WORK REQUIRED: All lines below must be repeated exactly, with the pictures omitted.

SOURCE MATERIAL below:

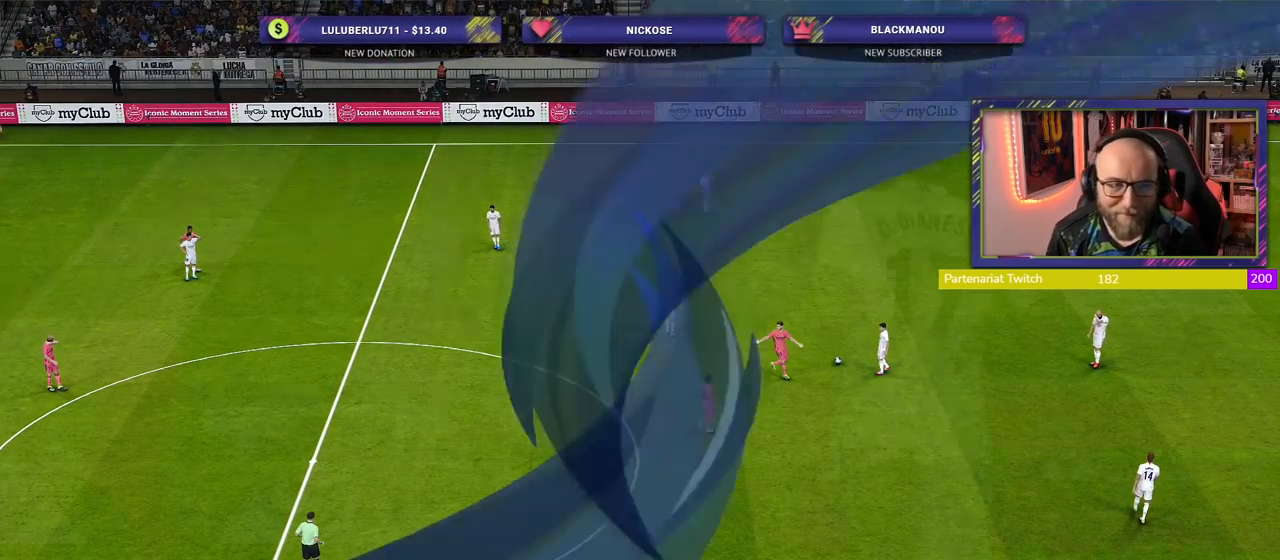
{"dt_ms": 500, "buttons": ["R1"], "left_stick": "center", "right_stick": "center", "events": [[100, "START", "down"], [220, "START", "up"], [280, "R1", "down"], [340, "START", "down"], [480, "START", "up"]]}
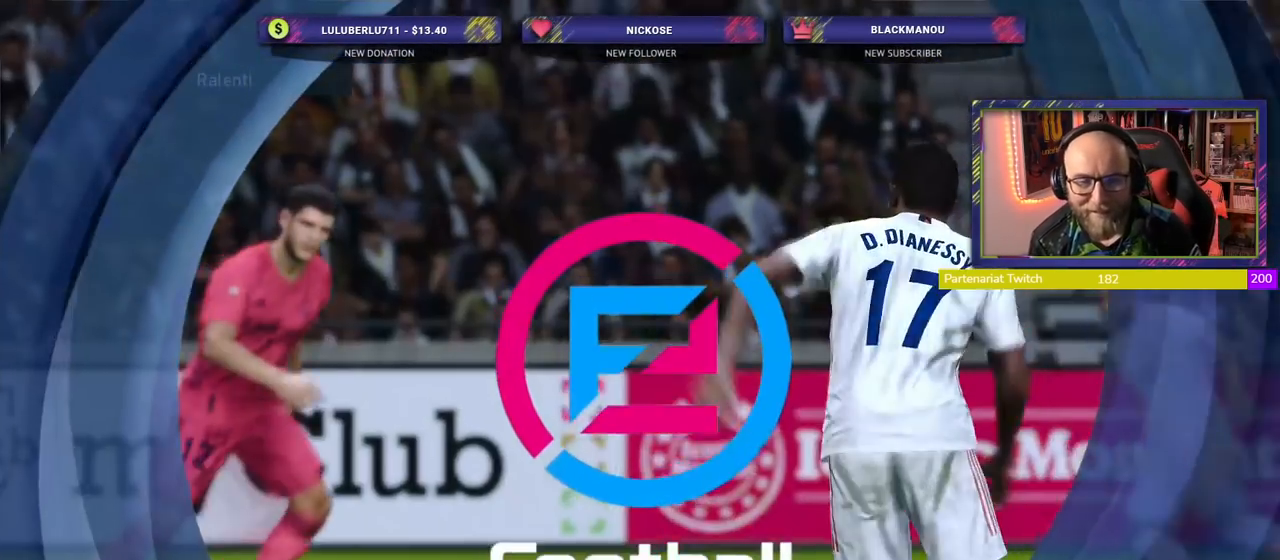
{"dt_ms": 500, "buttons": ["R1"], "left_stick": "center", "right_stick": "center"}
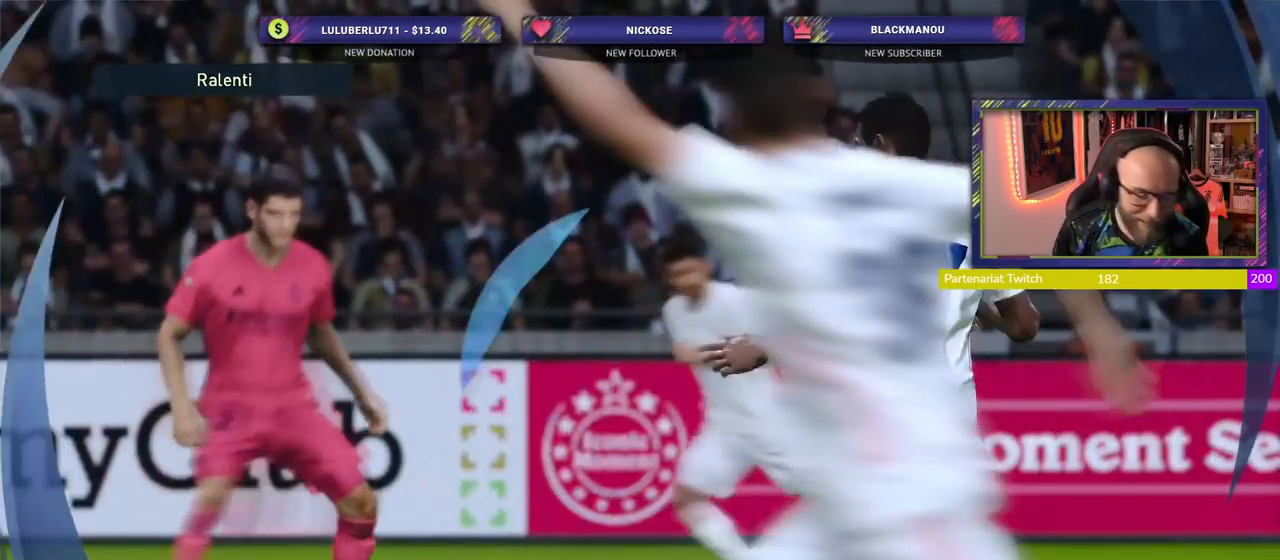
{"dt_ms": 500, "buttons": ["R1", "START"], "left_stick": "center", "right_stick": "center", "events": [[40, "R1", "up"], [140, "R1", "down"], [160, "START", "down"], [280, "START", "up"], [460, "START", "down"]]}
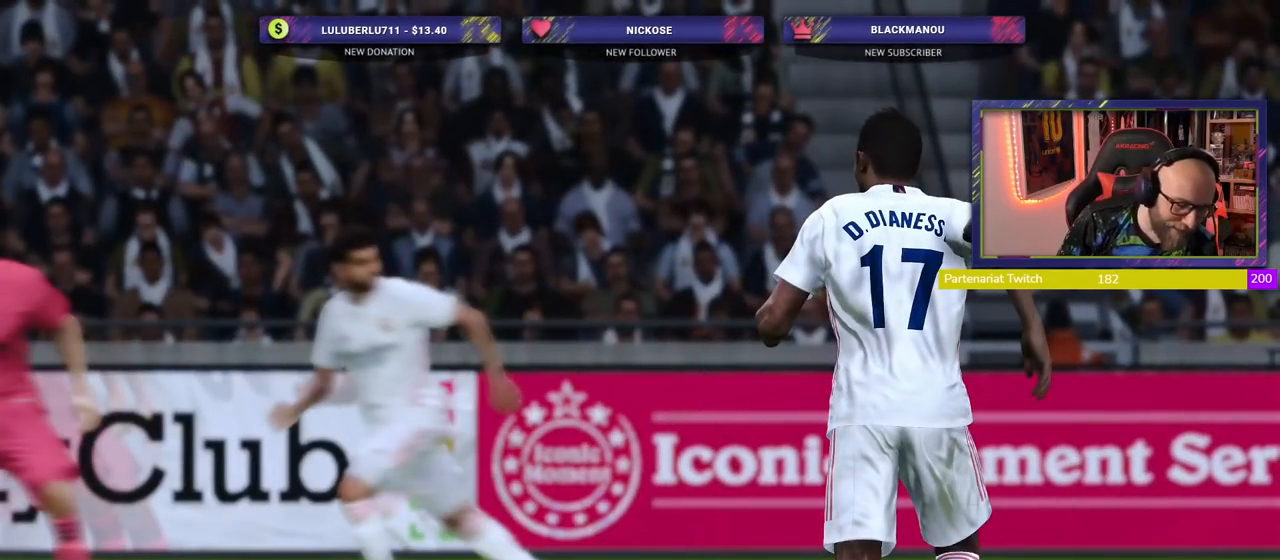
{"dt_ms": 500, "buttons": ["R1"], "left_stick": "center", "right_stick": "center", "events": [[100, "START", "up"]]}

End of SOURCE MATERIAL.

RESPONSE FOR THIS EXERCISE:
{"dt_ms": 500, "buttons": ["R1"], "left_stick": "center", "right_stick": "center", "events": [[100, "START", "down"], [220, "START", "up"], [280, "R1", "down"], [340, "START", "down"], [480, "START", "up"]]}
{"dt_ms": 500, "buttons": ["R1"], "left_stick": "center", "right_stick": "center"}
{"dt_ms": 500, "buttons": ["R1", "START"], "left_stick": "center", "right_stick": "center", "events": [[40, "R1", "up"], [140, "R1", "down"], [160, "START", "down"], [280, "START", "up"], [460, "START", "down"]]}
{"dt_ms": 500, "buttons": ["R1"], "left_stick": "center", "right_stick": "center", "events": [[100, "START", "up"]]}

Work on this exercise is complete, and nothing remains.